That’s exactly what happened to Jill, Eustace, and Puddleglum when they were talking to the Queen of Underland in The Silver Chair, one of the books in C.S. Lewis’ Narnia series.

Jill, Eustace, and Puddleglum were looking to rescue Prince Rillian from the queen’s underground enchantments, but when they met her they found themselves succumbing to her enchantments themselves.

She tried to convince them that the underground world was all there was. There was no overworld. There was no Narnia.

But Puddleglum insisted that there was. After all, he had seen the sun.

The witch asked them, “What is this sun that you all speak of?”

They looked at a lamp and tried to explain to her that the sun was like a lamp, except it hung in the sky and it was much bigger and much brighter.

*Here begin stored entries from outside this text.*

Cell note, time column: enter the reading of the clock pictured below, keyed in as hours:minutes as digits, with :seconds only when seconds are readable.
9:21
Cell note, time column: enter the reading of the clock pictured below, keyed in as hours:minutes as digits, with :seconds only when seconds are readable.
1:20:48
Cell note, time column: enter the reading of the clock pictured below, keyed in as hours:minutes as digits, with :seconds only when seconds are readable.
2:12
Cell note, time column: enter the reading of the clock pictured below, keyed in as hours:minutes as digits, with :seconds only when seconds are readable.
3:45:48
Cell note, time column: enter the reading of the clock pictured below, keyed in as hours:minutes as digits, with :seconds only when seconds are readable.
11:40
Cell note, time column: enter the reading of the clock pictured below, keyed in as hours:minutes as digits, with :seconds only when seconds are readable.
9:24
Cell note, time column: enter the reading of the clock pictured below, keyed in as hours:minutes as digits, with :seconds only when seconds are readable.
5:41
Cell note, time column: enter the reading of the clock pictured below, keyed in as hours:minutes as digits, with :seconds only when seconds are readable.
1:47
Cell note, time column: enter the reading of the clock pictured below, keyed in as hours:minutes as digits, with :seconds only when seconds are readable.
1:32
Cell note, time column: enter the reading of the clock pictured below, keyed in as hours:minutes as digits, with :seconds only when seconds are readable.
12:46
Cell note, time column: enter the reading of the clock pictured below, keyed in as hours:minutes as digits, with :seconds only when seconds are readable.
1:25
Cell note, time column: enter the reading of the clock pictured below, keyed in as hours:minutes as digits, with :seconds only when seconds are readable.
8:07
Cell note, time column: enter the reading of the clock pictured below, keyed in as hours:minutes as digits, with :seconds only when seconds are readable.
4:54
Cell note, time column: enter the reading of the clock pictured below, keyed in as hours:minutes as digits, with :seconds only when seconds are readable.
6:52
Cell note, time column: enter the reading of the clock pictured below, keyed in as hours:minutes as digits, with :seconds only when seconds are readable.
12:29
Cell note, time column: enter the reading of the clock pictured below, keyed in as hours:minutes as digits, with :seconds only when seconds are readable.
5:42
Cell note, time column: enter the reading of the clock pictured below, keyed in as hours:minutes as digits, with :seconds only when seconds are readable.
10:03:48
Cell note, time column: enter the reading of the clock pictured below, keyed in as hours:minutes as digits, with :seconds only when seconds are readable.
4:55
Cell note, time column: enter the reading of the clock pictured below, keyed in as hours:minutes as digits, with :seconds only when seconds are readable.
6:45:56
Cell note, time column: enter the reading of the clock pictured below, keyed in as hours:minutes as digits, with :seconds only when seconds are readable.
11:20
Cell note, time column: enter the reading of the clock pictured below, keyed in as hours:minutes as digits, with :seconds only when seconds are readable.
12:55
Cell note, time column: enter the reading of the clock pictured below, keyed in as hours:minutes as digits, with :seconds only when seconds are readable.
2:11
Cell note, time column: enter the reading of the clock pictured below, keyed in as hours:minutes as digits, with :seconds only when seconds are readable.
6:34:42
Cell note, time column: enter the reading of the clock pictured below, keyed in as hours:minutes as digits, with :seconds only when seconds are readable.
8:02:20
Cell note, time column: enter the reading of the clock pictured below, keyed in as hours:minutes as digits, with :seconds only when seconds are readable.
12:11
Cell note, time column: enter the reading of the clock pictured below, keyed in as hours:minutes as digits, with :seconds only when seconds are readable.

The witch laughed and asked, “When you try to think out clearly what this sun must be, you cannot tell me. You can only tell me it is like the lamp. Your sun is a dream; and there is nothing in that dream that was not copied from the lamp. The lamp is the real thing; the sun is but a tale, a children’s story.”[1]  

 

Brother, sister, friend, that’s exactly how our Enemy tries to enchant us. This world is all there is. Belief in God is a tale, a children’s story. The things we love about God are just copies, projections of the real things that we can see, smell, hear, and feel.  

But the reverse is the truth. God has always existed. And everything good that we see is just a reflection of His glory.

So don’t stop believing. Even when the tempter tries to enchant you. Christ will hold you fast.

 

[1] C. S. Lewis, The Silver Chair (New York: Harper Collins, 1994), 187.